§ What you are asked to do
For the entries below, the expected answer is the line with "pinky mcp: (108, 255)", the line with "middle mcp: (374, 292)", and every line between them, exactly as written, and nothing more.

§ The data

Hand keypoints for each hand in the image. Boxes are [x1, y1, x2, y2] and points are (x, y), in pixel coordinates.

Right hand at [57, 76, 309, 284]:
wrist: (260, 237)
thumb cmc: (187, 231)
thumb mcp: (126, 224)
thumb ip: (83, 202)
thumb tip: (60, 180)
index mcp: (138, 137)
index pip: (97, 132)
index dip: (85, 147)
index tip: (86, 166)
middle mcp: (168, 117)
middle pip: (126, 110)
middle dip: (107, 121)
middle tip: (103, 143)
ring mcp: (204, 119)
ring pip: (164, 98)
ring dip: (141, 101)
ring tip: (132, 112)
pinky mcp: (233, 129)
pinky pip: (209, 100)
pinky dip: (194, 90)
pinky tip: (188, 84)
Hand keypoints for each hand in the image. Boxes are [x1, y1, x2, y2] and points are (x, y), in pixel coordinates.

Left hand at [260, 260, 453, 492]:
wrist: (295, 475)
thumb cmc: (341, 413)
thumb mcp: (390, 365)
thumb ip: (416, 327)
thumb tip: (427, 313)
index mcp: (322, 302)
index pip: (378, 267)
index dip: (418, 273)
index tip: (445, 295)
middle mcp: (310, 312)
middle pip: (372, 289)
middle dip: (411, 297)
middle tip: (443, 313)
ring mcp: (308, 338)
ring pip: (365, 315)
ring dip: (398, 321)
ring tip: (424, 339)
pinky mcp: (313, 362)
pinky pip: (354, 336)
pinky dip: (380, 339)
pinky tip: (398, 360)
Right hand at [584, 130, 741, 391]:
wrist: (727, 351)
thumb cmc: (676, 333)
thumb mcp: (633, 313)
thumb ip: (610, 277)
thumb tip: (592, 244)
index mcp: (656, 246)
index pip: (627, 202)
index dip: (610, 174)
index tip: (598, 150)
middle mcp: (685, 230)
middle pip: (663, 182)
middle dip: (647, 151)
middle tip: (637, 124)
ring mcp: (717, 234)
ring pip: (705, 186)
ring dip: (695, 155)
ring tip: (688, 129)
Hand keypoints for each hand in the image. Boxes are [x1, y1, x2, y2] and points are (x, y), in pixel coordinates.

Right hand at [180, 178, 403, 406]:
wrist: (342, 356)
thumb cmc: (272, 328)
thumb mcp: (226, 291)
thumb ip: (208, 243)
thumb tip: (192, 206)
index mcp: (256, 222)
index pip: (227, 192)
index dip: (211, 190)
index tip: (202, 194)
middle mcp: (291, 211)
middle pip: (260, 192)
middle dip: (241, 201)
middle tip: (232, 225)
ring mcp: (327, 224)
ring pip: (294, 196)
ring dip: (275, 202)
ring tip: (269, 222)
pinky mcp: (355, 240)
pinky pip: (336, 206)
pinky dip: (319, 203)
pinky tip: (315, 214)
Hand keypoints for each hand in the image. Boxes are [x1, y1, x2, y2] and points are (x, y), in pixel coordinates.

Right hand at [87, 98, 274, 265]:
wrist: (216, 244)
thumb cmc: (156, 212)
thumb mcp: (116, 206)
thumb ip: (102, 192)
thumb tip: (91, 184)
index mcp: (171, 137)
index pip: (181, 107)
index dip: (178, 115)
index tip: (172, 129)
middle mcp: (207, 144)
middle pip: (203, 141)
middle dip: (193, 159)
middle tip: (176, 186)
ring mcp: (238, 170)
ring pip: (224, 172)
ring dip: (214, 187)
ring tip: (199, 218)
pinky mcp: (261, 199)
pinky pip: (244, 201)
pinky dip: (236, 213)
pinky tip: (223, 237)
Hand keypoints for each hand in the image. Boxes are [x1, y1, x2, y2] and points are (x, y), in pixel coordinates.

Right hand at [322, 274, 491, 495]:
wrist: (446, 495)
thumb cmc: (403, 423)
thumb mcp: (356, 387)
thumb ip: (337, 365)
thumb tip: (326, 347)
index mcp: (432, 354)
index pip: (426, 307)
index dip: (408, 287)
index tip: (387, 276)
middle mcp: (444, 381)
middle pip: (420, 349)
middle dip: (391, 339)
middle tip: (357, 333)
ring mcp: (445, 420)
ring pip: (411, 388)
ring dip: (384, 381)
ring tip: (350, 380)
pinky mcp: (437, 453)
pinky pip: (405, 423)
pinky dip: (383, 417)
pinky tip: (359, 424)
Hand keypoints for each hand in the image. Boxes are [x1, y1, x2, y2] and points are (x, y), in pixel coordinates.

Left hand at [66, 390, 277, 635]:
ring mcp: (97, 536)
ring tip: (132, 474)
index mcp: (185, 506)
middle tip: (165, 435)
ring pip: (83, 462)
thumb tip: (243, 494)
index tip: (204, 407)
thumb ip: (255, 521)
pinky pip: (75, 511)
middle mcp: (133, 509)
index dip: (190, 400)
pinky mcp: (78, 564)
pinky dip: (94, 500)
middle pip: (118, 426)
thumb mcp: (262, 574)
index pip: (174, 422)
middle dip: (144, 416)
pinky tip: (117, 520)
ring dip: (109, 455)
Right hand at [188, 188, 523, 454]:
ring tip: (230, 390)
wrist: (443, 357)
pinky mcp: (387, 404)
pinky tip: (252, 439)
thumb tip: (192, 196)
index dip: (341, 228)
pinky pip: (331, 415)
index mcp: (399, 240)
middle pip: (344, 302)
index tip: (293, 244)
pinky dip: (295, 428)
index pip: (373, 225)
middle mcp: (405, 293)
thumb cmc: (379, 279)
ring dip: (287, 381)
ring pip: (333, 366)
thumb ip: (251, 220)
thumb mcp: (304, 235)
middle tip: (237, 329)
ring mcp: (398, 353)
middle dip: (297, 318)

---

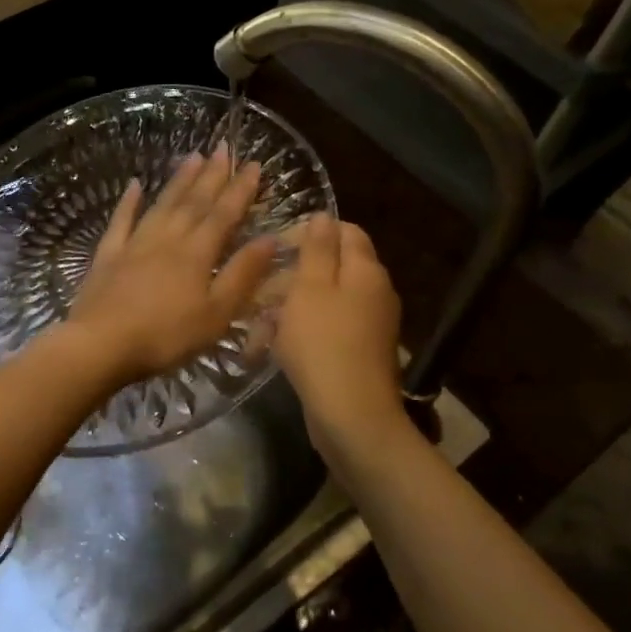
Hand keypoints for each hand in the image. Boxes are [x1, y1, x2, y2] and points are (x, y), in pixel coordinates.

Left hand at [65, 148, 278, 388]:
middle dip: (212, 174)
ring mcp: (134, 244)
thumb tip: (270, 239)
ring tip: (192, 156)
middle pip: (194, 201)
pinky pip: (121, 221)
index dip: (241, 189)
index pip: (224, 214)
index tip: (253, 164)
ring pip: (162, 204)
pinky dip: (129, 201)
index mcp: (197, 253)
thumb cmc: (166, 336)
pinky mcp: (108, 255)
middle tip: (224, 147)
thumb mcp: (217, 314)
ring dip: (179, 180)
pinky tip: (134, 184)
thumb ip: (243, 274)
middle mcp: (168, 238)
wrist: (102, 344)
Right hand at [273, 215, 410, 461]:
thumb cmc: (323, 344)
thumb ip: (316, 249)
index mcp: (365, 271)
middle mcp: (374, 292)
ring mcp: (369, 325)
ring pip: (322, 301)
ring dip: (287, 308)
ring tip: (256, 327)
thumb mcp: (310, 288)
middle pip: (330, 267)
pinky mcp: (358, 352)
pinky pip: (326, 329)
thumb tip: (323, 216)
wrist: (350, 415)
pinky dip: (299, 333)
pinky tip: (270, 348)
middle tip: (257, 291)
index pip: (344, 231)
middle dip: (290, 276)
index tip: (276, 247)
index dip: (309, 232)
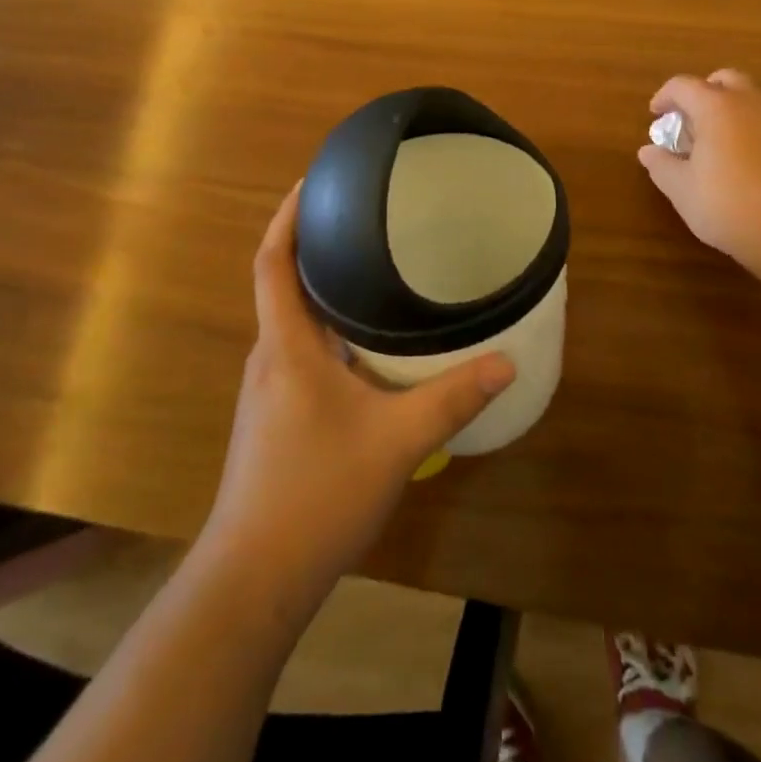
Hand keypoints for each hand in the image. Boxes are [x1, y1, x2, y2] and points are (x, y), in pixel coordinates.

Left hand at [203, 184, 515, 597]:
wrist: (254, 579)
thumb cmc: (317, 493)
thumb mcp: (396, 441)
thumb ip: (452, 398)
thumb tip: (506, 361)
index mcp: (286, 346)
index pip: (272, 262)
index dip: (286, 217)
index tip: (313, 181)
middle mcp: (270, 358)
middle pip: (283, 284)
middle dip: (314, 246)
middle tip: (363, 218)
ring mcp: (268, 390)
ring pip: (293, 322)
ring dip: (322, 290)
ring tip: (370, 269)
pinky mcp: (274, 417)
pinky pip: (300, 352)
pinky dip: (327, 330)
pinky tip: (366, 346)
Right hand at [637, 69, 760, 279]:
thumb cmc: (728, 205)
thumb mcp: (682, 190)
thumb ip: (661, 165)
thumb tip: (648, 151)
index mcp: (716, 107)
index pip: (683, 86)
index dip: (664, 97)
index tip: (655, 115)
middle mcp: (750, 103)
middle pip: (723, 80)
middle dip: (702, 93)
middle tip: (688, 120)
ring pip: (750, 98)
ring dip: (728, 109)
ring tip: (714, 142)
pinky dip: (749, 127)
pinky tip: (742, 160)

---

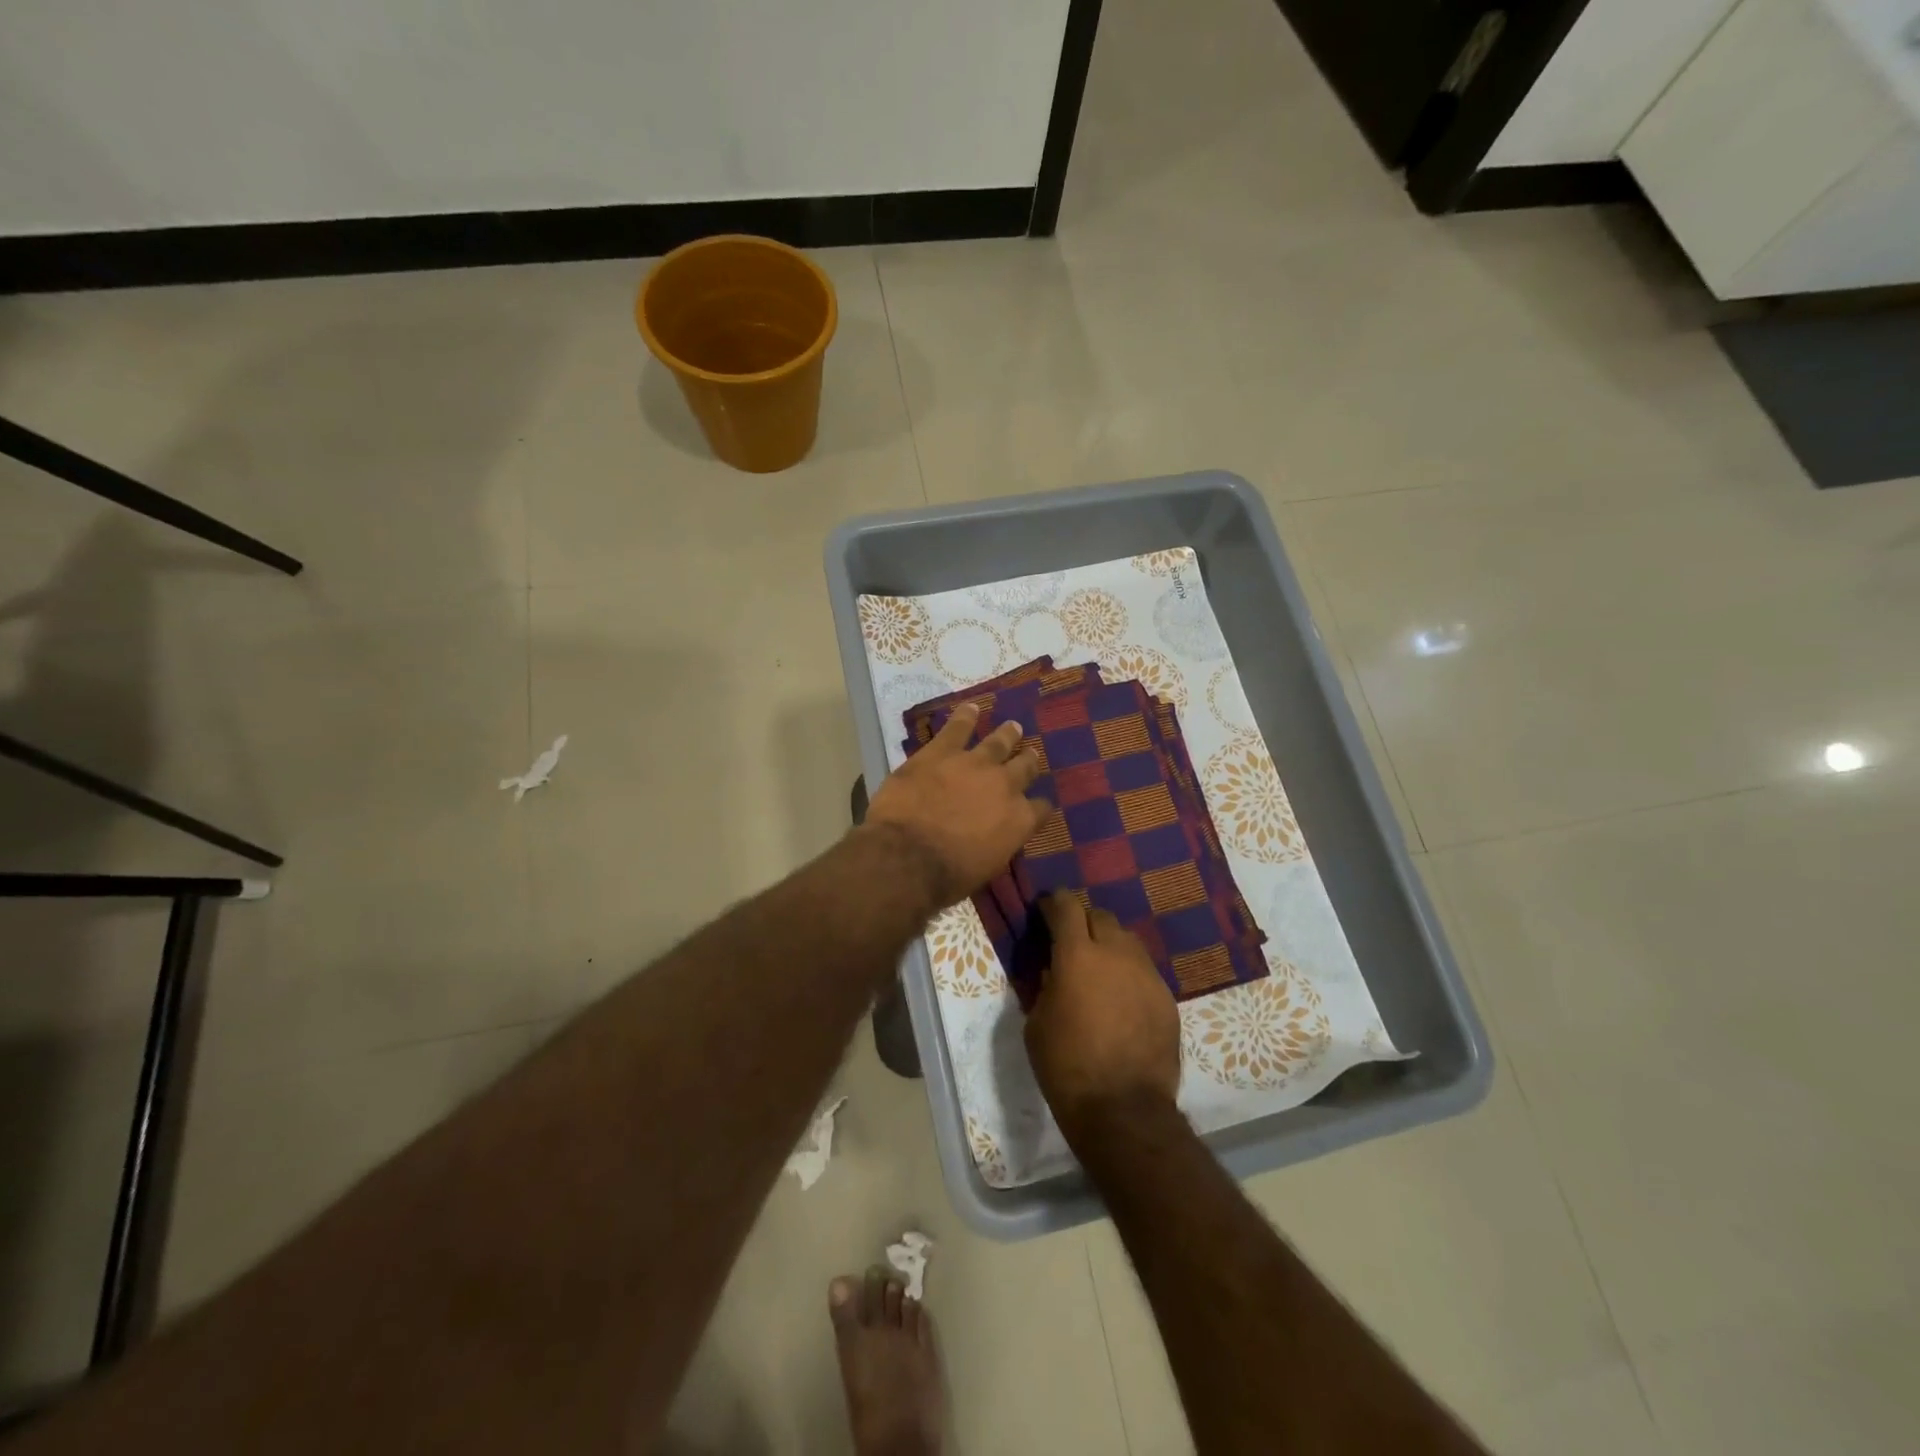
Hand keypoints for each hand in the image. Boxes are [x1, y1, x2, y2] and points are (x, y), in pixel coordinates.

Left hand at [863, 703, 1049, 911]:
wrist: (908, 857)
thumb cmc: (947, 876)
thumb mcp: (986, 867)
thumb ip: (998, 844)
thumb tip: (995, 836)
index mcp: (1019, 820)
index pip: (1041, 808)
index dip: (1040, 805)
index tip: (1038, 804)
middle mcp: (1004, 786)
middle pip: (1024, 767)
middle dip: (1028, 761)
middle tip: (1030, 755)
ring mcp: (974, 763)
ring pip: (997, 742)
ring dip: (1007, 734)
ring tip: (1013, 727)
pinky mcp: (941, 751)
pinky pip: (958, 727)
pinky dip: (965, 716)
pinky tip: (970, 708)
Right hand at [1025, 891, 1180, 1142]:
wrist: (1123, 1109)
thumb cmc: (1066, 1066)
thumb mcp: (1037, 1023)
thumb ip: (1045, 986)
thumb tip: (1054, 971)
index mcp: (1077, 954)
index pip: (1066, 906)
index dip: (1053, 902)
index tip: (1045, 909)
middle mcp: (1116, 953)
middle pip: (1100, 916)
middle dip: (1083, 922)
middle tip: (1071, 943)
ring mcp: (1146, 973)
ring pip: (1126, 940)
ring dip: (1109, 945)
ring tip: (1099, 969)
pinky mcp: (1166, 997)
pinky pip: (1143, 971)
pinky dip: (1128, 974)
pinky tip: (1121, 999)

§ Finished exercise
pinky mcp: (108, 255)
middle tip: (224, 147)
thumb mcp: (217, 314)
ring dip: (179, 180)
pinky tip: (134, 184)
thumb ip: (243, 274)
middle mcp: (168, 238)
wrist: (102, 344)
Right hand at [273, 215, 410, 461]:
thumb cmc: (323, 344)
thumb ip: (316, 249)
index mcp: (365, 271)
middle mcp: (374, 292)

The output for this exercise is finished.